Term 1 Week 6: Optimising Mathematically

Question 1

How do we use the lagrangian to optimise mathematically (3)

Answer 1

-L = U(x1, x2) + λ(M - p1x1 - p2x2)
-Then partially differentiate with respect to X, Y and λ (FOC’s), equal the first 2 to eachother then plug this in the third one to get Marshallian demands: x*(p1, p2, m)
-The primal is utility maximisation with a given budget

Question 2

What does tangency/λ imply (2)

Answer 2

-λ* is the marginal utility of income
-Tangency implies (λ* = MU/p) you keep on spending where the marginal utility is equal to the price

Question 3

What is the general rule for optimal consumption (1)

Answer 3

-MUx/Px = MUy/Py etc

Question 4

What is the Dual problem (3)

Answer 4

-Find the initial bundle (utility maximisation (highest IC subject to BC))
-Find change in demand due to substitution (expenditure minimisation (lowest BC subject to initial IC))
-Find new bundle at new price ratio (utility max (also accounts for income effect))

Question 5

What is the hicksian method of isolating the substitution effect (5)

Answer 5

-Optimise mathematically with old information
-Find the compenated budget (cheapest way to reach original utility with new prices), by setting up a lagrangian with min exp = p1x1 + p2x2 - λ(Utility - u(x1, x2))
-Take the FOC’s with respect to each variable, then equal the first 2 to find a formula for x2 in terms of x1
-sub this into the λ FOC to find the new consumption values (only substitution effect)
-Substitute the new prices into the marshallian demand functions to find the final consumption bundle (sub + income effect)

Question 6

What is the indirect utility function (3)

Answer 6

-v(p1, p2, m) = U(x1(p1, p2, m), x2(p1, p2, m))

- **Data block**
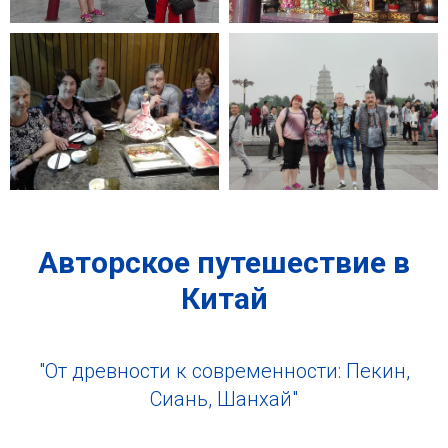
Авторское путешествие в
Китай
"От древности к современности: Пекин,
Сиань, Шанхай"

- **Activity**
Carry on the microeconomics revision notes on mathematical optimization from the point where they stop.

- **Answer below**
-This is increasing in income, homogenous of degree 0, non-increasing in every price (price fall = q rise = utility rise)
-This shows optimal level of utility depends indirectly on prices and income

Question 7

What is the expenditure function (2)

Answer 7

-M = E(p1, p2, v) = p1H1(p1, p2, v) + p2H2(p1, p2, v)
-We take our budget constraint, plug in the Hicksian demands, to get the equation for the compensated budget constraint

Question 8

How do we optimise mathematically using the Slutsky method (3)

Answer 8

-Slutsky compensates the consumer such that at the new price, the original bundle is still just affordable
-This happens by increasing income for a rise in price, or decreasing income for a fall in price
-From here, we then set up our lagrangian with the utility function - λ(new income - p1x1 …), work out our FOC’s etc

Question 9

What is the slutsky identity ()

Answer 9

-The substitution effect Δx1s = x1 (p’1, M’) - x1(P1, M) (the change due to substitution = change with the new price and compensated income - old price and income)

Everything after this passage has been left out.